At the beginning of the 20th century, about 250,000 Stirling motors were in use world-wide as table-top fans, water pumps and engines for small apparati like sewing machines. Thus, the private house hold and small manual labor operations were supplied with mechanical energy. When Otto, diesel, and electric motors became more and more popular, Stirling motors were forced off the market.
An unending domain of Stirling motors is the production of very low temperatures.

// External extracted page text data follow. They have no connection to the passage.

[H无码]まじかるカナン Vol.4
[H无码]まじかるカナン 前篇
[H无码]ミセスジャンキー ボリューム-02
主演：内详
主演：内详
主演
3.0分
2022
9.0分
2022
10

With minimal temperature Stirling cryomachines, temperatures down to 80 K (ca. -193°C) (Explanation Kelvin) can be reached. Air or methane condensation and cooling of infrared sensors are typical examples for low temperature utilization. The military has been producing these machines in large numbers for years, since it needs many cooling units for automatic weapons and infrared visors.

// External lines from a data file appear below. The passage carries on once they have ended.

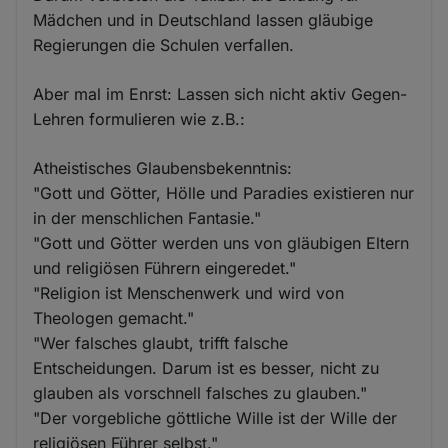
Mädchen und in Deutschland lassen gläubige
Regierungen die Schulen verfallen.
Aber mal im Enrst: Lassen sich nicht aktiv Gegen-
Lehren formulieren wie z.B.:
Atheistisches Glaubensbekenntnis:
"Gott und Götter, Hölle und Paradies existieren nur
in der menschlichen Fantasie."
"Gott und Götter werden uns von gläubigen Eltern
und religiösen Führern eingeredet."
"Religion ist Menschenwerk und wird von
Theologen gemacht."
"Wer falsches glaubt, trifft falsche
Entscheidungen. Darum ist es besser, nicht zu
glauben als vorschnell falsches zu glauben."
"Der vorgebliche göttliche Wille ist der Wille der
religiösen Führer selbst."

Dish/Stirling systems are made of a parabolic concentrator, a receiver, and a Stirling motor with a coupled generator. In comparison to large units like solar towers and parabolic rim fields (50 to 200 MWe), dish/Stirling systems are designated for decentralized uses of quite a few kW up to a few MW of electrical performance. The modular size is between 5 kWe and 25 kWe in present systems. Through very high concentration factors and temperatures, dish/Stirling units reached a 29 % of the highest conversion level of the best solar thermal unit.
Block-type thermal power stations have become increasingly interested in Stirling models, because they represent alternatives to heating and energy supply down to the private household.